Последняя реликвия (Борнхёэ) - страница 72

Гавриил сдержал данное себе слово: он всю ночь не сомкнул глаз. Побуждаемый чувством осторожности и в то же время потребностью двигаться, чтобы стряхнуть с себя дремоту, он время от времени поднимался с травы, тихо обходил вокруг сарая, прислушивался то тут, то там; вглядывался в темноту — в ту сторону, откуда они вчера пришли, как будто оттуда могла исходить самая большая опасность; да, он, конечно же, тревожился — не пустился ли за ними в погоню Сийм, уязвленный тем, как с ним обошлись?.. Но напряженнее всего слушал заботливый Гавриил у щелей в стенах сарая. Наконец, к его большой радости, ему почудился звук ровного дыхания, которого он так долго ждал. И он спокойно отдыхал до рассвета…

…Солнце поднялось уже над вершинами деревьев, Гавриил умылся в ручейке и позавтракал, а в сарае по-прежнему царила тишина.

«Бедное дитя! — растроганно думал Гавриил. — Как она, бедняжка, должно быть, устала с непривычки! Какой тяжелый груз — переживания и ужас позапрошлой ночи! Спи спокойно!»

Правда, пора бы было и отправляться в путь.

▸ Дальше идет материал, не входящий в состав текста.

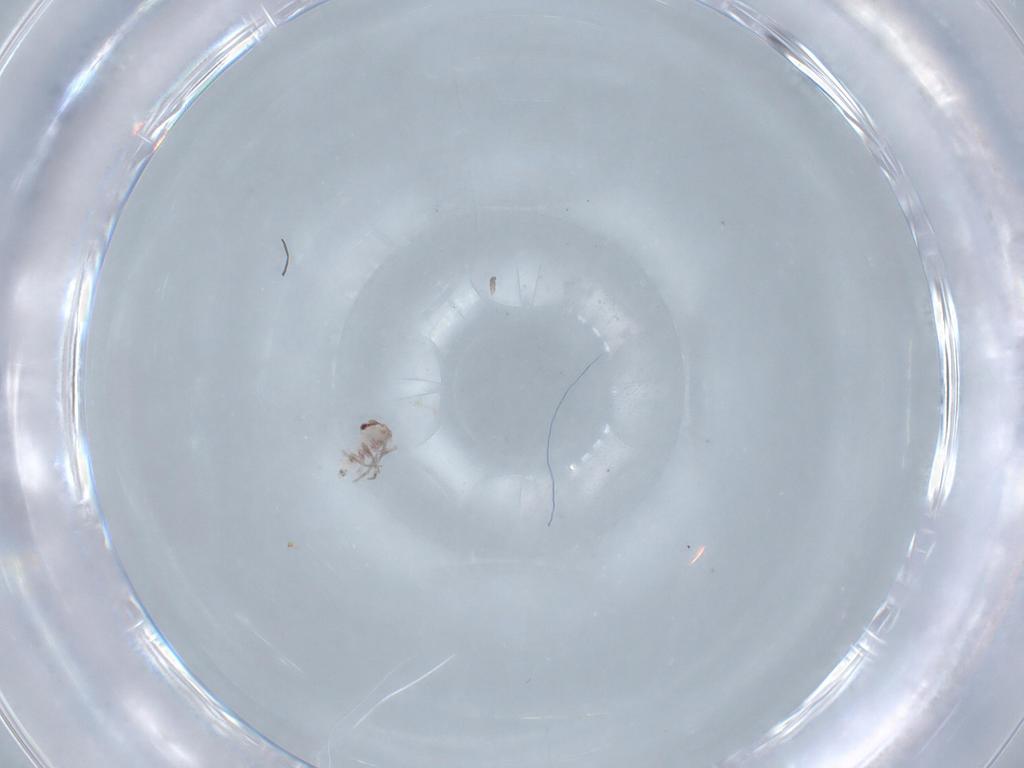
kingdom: Animalia
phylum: Arthropoda
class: Insecta
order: Psocodea
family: Lepidopsocidae
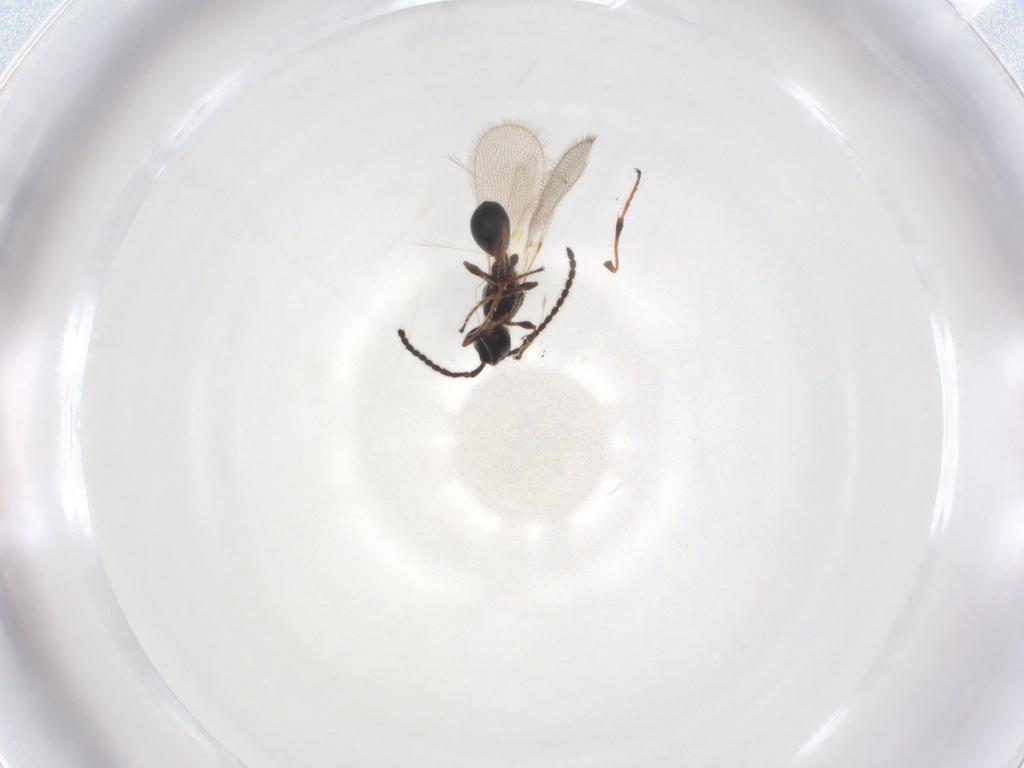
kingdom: Animalia
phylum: Arthropoda
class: Insecta
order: Hymenoptera
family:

Но у кого хватит духу разбудить так сладко спящую девушку? Гавриил охотно заглянул бы в сарай, посмотрел бы, как там обстоят дела, но он не решался, все поглядывал на солнце, поднимающееся выше.

Гавриил долго боролся с собой. В конце концов он все-таки тихонько вошел в сарай.

Агнес спала спокойно, ничем не укрытая, в своем мужском платье, которое не вполне скрадывало округлые формы юного девичьего тела. Мягкую войлочную шляпу она подложила себе под голову, золотистые пряди волос вились на ее чистом белом лбу; вздрагивали ресницы, тревожимые каким-то сном, меж полуоткрытых губ, подобно голубовато-белым жемчужинам, смутно поблескивали зубки, и все лицо ее являло собой образ мирного счастья и невинности.

Гавриилу казалось, он совершает некое постыдное деяние, граничащее с грехом, что своим жадным взглядом он впитывает сейчас эту прелестную картину, но он не в силах был оторваться и стоял будто приросший к месту.

Долго смотрел он на спящую девушку и думал о том, что если в сердце его и оставались еще какие-то следы неприязни к дочери рыцаря, показавшейся ему в первую встречу надменной, то сейчас они исчезают, — сходят на нет, уступая место удивительной нежности, какой Гавриил никогда прежде не чувствовал в себе, и предчувствию великого счастья и опасениям перед возможными страданиями. Это сокровище, которое благосклонная и в то же время жестокая судьба на время доверила ему, отдала ему прямо в руки, это сокровище ведь не принадлежало ему и, скорее всего, никогда не будет принадлежать; минуют еще несколько дней — и он должен будет его отдать, навеки с ним расстаться. Как он сказал ей? У ворот Таллина… Минута сменялась минутой, а он все любовался спящей Агнес. О, эти сладостные, алые, свежие губы, как они влекли к себе, как звали и манили, сами того не зная и, как будто, не желая, какое пьянящее счастье сулили они тому, кто осмелился бы их поцеловать!